“A single lawn sprinkler can use as much water as taking a shower,” Ingels said. “Many people don't even know where their (sprinkler) controller is. They are often hidden behind boxes or bicycles in the garage.”
The press conference was held jointly by the California Department of Water Resources, UC Cooperative Extension and UC Davis. The speakers noted that every drop of water saved by not watering already moist lawns will ensure there's more water when warmer months arrive. As part of the event, Ingels demonstrated a simple test to determine lawn moisture.
He easily pushed a flat-head screwdriver into the lawn up to its handle, indicating the soil beneath the surface is moist. If it doesn't sink in all the way or needs pressure, the lawn may need water.
In the coming months, there are many more strategies that can be employed to make the most efficient use of water placed on landscapes, which represents more than half of home water use.
- Determine your home sprinklers' output by conducting a catch can test
- Program the controller to deliver water in short increments broken up with time for the water to soak into the ground
- Use drip irrigation for plants and trees
- Cover the soil with mulch to reduce evaporation from the soil surface
Read more here: Conserve water with proven landscape irrigation strategies
Additional home and ag water conservation resources are available from the UC California Institute for Water Resources, http://ucanr.edu/drought.
Many of these farmers use groundwater to irrigate their orchards, and groundwater in the Sacramento Valley is in pretty good shape, said Joe Connell, UC Cooperative Extension advisor and county director in Butte County.
If groundwater levels drop, growers will be pumping from farther down. So far, things look like they will be OK for orchard crops, Connell said. The supply of bees was adequate and before the rains, there was time for bees to pollinate.

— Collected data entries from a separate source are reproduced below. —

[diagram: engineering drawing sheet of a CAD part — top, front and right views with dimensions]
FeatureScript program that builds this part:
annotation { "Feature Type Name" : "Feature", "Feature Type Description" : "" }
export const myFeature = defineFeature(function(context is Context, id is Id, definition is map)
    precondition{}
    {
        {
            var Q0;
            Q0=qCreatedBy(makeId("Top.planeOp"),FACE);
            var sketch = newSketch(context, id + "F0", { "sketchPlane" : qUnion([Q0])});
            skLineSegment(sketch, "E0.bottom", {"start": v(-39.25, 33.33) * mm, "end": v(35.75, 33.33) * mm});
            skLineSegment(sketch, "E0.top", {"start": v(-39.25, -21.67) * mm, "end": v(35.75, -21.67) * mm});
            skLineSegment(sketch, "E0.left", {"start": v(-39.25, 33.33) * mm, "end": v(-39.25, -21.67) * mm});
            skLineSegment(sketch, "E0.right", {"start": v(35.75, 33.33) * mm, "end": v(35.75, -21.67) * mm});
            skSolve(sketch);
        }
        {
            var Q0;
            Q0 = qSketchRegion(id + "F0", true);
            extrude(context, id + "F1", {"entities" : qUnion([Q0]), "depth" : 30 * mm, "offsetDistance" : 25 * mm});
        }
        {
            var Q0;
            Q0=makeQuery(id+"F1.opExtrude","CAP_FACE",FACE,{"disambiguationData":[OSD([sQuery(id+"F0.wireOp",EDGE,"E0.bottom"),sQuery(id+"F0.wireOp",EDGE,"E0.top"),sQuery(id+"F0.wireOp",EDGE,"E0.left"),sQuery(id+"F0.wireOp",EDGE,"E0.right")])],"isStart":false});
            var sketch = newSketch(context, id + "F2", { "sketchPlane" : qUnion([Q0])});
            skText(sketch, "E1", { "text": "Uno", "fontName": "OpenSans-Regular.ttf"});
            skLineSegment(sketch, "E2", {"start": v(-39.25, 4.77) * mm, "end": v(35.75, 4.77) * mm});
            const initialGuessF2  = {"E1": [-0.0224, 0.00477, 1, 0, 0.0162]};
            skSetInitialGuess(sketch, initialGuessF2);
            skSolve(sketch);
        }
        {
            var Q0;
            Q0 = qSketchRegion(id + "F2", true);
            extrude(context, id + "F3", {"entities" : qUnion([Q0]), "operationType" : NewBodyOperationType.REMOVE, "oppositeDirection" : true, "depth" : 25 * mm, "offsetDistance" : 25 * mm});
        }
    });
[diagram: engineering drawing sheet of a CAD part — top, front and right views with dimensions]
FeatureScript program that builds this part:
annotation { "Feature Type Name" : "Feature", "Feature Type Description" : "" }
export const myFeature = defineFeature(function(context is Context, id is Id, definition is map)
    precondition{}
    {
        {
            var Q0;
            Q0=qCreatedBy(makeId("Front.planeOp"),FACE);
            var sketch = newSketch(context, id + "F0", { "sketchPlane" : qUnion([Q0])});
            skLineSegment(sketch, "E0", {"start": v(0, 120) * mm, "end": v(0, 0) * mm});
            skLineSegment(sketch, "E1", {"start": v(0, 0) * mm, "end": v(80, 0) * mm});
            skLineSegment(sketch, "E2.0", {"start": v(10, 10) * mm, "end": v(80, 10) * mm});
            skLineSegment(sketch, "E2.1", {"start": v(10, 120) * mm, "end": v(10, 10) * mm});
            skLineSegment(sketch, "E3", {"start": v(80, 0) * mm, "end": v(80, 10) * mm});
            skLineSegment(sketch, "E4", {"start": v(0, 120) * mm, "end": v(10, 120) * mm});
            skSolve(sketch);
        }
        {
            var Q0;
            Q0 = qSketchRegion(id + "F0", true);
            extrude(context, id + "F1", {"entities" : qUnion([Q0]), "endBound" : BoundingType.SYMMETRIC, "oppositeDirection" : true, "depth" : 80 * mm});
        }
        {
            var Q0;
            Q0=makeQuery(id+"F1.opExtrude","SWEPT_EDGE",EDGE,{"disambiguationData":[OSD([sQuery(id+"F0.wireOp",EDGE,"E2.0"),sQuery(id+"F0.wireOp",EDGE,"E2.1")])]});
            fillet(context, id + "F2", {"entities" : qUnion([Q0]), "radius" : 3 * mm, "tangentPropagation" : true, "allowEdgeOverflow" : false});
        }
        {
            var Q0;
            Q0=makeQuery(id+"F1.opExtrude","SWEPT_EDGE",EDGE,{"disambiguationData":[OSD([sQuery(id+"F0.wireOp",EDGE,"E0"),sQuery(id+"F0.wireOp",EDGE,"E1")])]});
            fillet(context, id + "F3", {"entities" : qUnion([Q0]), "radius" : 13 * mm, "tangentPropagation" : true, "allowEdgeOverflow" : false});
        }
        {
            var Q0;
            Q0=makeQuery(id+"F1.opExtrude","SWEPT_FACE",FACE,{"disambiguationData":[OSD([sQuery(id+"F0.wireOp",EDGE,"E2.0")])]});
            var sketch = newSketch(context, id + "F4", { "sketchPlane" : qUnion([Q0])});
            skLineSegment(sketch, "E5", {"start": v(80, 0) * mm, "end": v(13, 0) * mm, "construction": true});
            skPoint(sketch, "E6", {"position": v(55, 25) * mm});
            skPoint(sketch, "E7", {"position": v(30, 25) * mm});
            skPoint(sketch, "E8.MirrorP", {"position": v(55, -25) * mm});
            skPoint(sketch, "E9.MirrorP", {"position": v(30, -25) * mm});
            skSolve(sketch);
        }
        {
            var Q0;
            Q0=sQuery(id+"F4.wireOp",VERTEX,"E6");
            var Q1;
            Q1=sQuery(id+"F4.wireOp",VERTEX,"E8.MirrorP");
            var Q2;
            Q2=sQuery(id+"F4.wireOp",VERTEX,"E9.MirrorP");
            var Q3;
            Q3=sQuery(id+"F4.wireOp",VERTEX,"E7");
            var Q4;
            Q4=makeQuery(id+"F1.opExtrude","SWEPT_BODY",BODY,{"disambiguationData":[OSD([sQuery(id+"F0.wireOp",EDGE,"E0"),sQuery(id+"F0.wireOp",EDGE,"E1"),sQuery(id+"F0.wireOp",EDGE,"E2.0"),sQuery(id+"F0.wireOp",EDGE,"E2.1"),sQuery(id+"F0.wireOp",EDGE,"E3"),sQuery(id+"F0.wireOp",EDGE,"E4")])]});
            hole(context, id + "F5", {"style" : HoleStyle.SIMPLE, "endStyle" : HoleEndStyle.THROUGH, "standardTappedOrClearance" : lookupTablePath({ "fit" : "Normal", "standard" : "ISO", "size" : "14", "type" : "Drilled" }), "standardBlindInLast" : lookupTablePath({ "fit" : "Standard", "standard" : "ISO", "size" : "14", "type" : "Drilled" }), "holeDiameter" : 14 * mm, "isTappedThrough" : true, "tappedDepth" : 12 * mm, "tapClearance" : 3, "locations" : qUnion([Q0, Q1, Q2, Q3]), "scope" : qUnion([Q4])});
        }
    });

The outlook isn't quite as rosy for rice farmers in the area, Randall "Cass" Mutters, UCCE advisor in Butte County, told the reporter.
"The buzz is that everyone is waiting on what the allotment will be," Mutters said. "No one will know until April 1."
However, recent rains were just a dribble compared to normal for this time of year. The Department of Water Resources and the Bureau of Reclamation have said surface water deliveries will be very low or nonexistent for growers.
The article concluded with a link to the UC California Institute for Water Resources drought page and a list of the resources available there to farmers, homeowners and the media.
During a drought, salts that would normally be leached out by rainfall stay on the surface. Growers are forced to irrigate with groundwater to wash salt out of the plants' rootzone.
Mark Bolda, UC Cooperative Extension farm advisor in Santa Cruz County, told AgAlert, a publication of the California Farm Bureau Federation, that in Northern California many strawberry and cane berry fields are being affected. The result will be loss in yield.
In a blog post Bolda wrote in December titled A tsunami of salt is on the way, he said strawberry growers across the state need to keep running that water until we get some rain.
"There is so much salt building up in these soils right now," Bolda said more than two months ago.
The most serious damage, the Californian reported, is occurring in the Oxnard area and Choachella Valley.
This presents a financial dilemma for almost every rancher in Nevada, California and Oregon as one of the worst droughts in a century maintains its grip on the West.
For the story, reporter Kirk Siegler spoke to Ken Tate, UC Cooperative Extension specialist in the Department of Plant Sciences at UC Davis.
He said much of Nevada is going into its third year of severe drought, a situation that's unprecedented even for an arid region accustomed to dry spells.
Tate and his colleagues are helping ranchers squeeze out as much irrigation efficiency as possible, and manage rangelands so the vegetation is more drought-tolerant. But there's only so much that can be done.
"There are not scientific answers to some of these problems. Sometimes there's no solution for not enough rain," Tate said.
The use of plastic emitters in drip irrigation began in 1956 on a Kibbutz in Israel, where, like California, water demand is perennially greater than supply. Drip was introduced into the United States in the early 1960s.
Sun-Star reporter Marina Gaytan spoke to Scott Stoddard, UC Cooperative Extension advisor in Merced County, to get his thoughts about the trend toward drip.
“You can get water savings by using drip, but often times what you're really getting is improved water use efficiency,” Stoddard said. “You've improved your yield for the same amount of water.”
According to a farmer quoted in the story, installing a one-year surface drip system costs about $400 per acre. Some farmers are installing buried drip irrigation, which runs about $1,500 per acre but will last for many years.
Farmers welcome recent rainfall
Ventura County Star
Even though springtime rainfall can cause molds to grow in strawberries, and splashing raindrops can spread fungal and bacterial pathogens, farmers are delighted with the wet weather.
"We're going to lose some fruit, but that's a small price to pay," said Oleg Daugovish, UCCE advisor in Ventura County.
Before the rain began to fall, Daugovish advised growers to apply protective fungicides and open up plant canopies to expose the inside of the plants.